Proclaim – Key Activity: Enfold
By God’s grace, workers identify spiritually open people and begin enfolding these individuals into their plan for sharing the gospel. For some teams, this plan involves sharing a full gospel presentation early on with those who are spiritually open. Other teams take a longer developmental approach, which devotes more time to exploring Scripture and/or building relationships before sharing about the death, burial and resurrection of Christ—for example, studying the Prophets before presenting Christ as the foretold Savior. Regardless of the approach, teams work together to develop and test their model, refining it into a clear, compelling and complete strategy.
A key part of this stage is bringing least-reached people to micro-decision points—for example, prompting them to interact with an idea related to spiritual matters or asking if they’d like to hear another Bible story or be part of a Bible study. Workers seek to continually invite contacts to take the next step toward Jesus, and ultimately to believe in Him.
Disciple – Key Activity: Establish
By God’s grace, people embrace the gospel. Workers disciple them with the goal of establishing them in their faith and equipping them to serve. As those who believe mature in Christ, they’re able to come alongside others who accept the good news and begin to take on some of the responsibility of discipleship. This takes place both through a plan developed with the local culture in mind and through relationships that help those who believe learn what it means to follow Jesus in day-to-day life.
Gather – Key Activity: Empower
As people believe and grow in faith, workers seek to gather them together and empower them to become a local church. This church may take varying forms, from those that meet in their entirety in a purchased or rented building to those that gather in small groups with central leadership. But regardless of the form, workers consider how they will include key essentials, including Scripture, teaching, prayer, worship, fellowship, giving and outreach, as well as the sacraments of baptism and communion.
Workers also help the gathered believers establish what it means to be a local body of Christ outside of church gatherings. This includes both “inreach” (caring for one another) and outreach (reaching out to those who are not yet part of the church).
Equip – Key Activity: Empower
Once believers have begun to gather, workers seek to establish the church so that it can function, thrive and grow without the involvement of cross-cultural workers. This involves determining a leadership structure, identifying local believers to fill leadership roles and empowering them to serve.
Our workers strive to pass the baton to biblically qualified leaders, typically individuals they have seen come to faith and have discipled. This is a key element in helping the church become independent and preparing it to extend its impact beyond its immediate context. As the team disciples and trains leaders, it seeks to instill within them and the entire fellowship the necessity of expanding its reach to minister among those who don’t yet know the hope of the gospel.
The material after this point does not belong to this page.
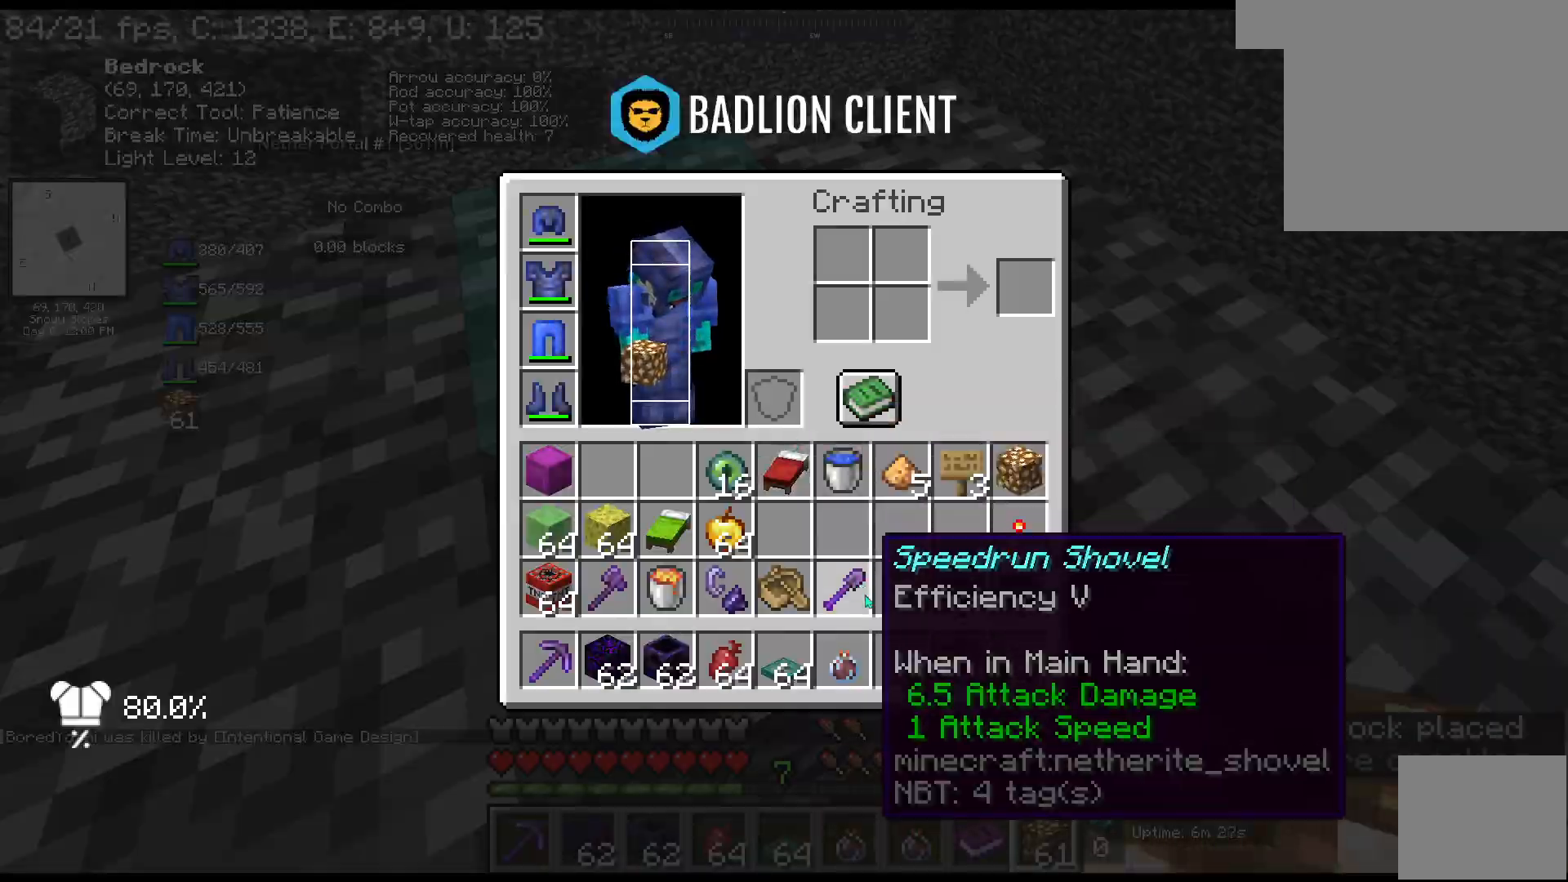
{"keys": [], "mouse": [], "events": []}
Send – Key Activity: Extend & Exit
A healthy church matures to the point that it produces fruit. So, as they prepare to step away, cross-cultural workers seek to see the local body of Christ extend its reach by reproducing itself within its cultural context as well as sending believers to bear fruit in other cultures, whether in another country or through “near sending” to other people groups within their borders.
During this final stage of the church-establishing process, the team develops an exit plan that defines how and when team members will step away, as well as how they will stay in touch with the established church and what kinds of support they might provide once they are no longer directly involved in the church’s ministry. And then, following the plan, they leave, trusting God to sustain and continue to grow the fellowship of believers that has been established.